Il giorno più brutto nella vita della Regina Elisabetta: il drammatico racconto

Qual è stato il giorno più brutto nella vita della Regina Elisabetta? A rivelarlo è stata lei stessa a Andrew Parker Bowles, ex marito di Camilla: si tratta dell’attacco terroristico dell’IRA a Londra nel 1982, ricordato anche come il bombardamento di Hyde Park e Regent’s Park, avvenuto il 20 luglio, in cui persero la vita 11 soldati e 7 cavalli. La Regina Elisabetta l’ha definito “il giorno più orribile” della sua vita. Il brigadiere Parker Bowles, che all’epoca guidava la Cavalleria Reale, ha raccontato al ‘Daily Express’: “Era una bella giornata di sole e improvvisamente si è sentita questa esplosione. Una delle barriere si è aperta e qualcuno ha detto: ‘Hanno fatto saltare in aria la Guardia’, così siamo corsi verso il punto in cui si stava alzando la colonna di fumo”. Nel corso dell’attacco sono state due le esplosioni: la prima, a Hyde Park, alle 10,40 del mattino, e la seconda a Regent’s Park circa due ore dopo.
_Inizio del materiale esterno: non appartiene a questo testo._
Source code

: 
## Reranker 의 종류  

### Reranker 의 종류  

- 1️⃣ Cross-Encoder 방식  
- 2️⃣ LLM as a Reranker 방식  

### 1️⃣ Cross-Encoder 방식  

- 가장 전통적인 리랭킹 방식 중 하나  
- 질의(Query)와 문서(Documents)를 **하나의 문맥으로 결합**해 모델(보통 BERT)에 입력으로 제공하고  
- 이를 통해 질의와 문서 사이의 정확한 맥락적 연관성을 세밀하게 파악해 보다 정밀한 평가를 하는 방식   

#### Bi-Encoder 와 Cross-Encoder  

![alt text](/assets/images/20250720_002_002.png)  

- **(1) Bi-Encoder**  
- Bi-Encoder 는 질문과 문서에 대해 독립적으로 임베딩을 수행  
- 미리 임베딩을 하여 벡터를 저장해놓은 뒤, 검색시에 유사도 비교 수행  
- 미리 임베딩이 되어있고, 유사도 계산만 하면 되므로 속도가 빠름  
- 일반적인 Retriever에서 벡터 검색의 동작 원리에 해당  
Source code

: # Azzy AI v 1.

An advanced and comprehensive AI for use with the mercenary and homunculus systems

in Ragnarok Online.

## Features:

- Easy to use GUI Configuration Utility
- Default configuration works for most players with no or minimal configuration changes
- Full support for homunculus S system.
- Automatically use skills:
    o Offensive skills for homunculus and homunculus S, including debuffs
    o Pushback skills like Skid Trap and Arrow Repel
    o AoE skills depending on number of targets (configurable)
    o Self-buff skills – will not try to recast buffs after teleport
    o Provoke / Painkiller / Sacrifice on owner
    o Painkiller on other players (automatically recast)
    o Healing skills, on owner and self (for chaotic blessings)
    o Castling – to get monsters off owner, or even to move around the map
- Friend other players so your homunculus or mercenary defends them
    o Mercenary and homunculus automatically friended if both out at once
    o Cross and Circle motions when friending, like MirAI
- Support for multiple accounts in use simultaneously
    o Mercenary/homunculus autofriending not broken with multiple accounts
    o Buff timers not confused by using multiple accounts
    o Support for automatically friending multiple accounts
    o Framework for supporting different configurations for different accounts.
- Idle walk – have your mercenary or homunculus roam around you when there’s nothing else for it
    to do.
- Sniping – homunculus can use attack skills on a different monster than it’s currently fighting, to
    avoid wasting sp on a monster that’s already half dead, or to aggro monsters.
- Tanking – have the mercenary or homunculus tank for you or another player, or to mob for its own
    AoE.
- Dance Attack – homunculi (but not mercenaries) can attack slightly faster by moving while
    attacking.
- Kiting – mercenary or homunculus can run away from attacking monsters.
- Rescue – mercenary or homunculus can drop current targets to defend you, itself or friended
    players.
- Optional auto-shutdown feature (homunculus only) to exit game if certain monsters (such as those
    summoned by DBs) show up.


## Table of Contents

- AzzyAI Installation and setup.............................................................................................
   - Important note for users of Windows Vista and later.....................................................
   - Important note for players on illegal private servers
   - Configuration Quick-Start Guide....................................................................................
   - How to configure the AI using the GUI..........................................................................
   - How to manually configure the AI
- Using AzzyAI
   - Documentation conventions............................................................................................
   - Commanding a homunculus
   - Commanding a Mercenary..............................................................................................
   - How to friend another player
Nei giorni scorsi, la Regina Elisabetta è salita alla ribalta delle cronache per un curioso aneddoto rivelato dalla Principessa Anna, unica figlia femmina della monarca e del principe consorte Filippo. Quando la Regina Elisabetta, arrivata a 66 anni di regno, ha bisogno di tirare un po’ il fiato in occasione delle sue apparizioni pubbliche, ricorre ad uno stratagemma che ha fatto molto scalpore: al momento dei saluti dal finestrino dell’automobile, infatti, Elisabetta utilizzerebbe una finta mano di legno, avvolta in un guanto identico a quello utilizzato dalla sovrana quel giorno e montata su un bastone inserito nella manica della giacca. In questo modo, la Regina Elisabetta (92 anni d’età) riuscirebbe ad evitare di affaticare l’arto, non rinunciando però a salutare la folla che continua ad acclamarla ad ogni sua apparizione pubblica.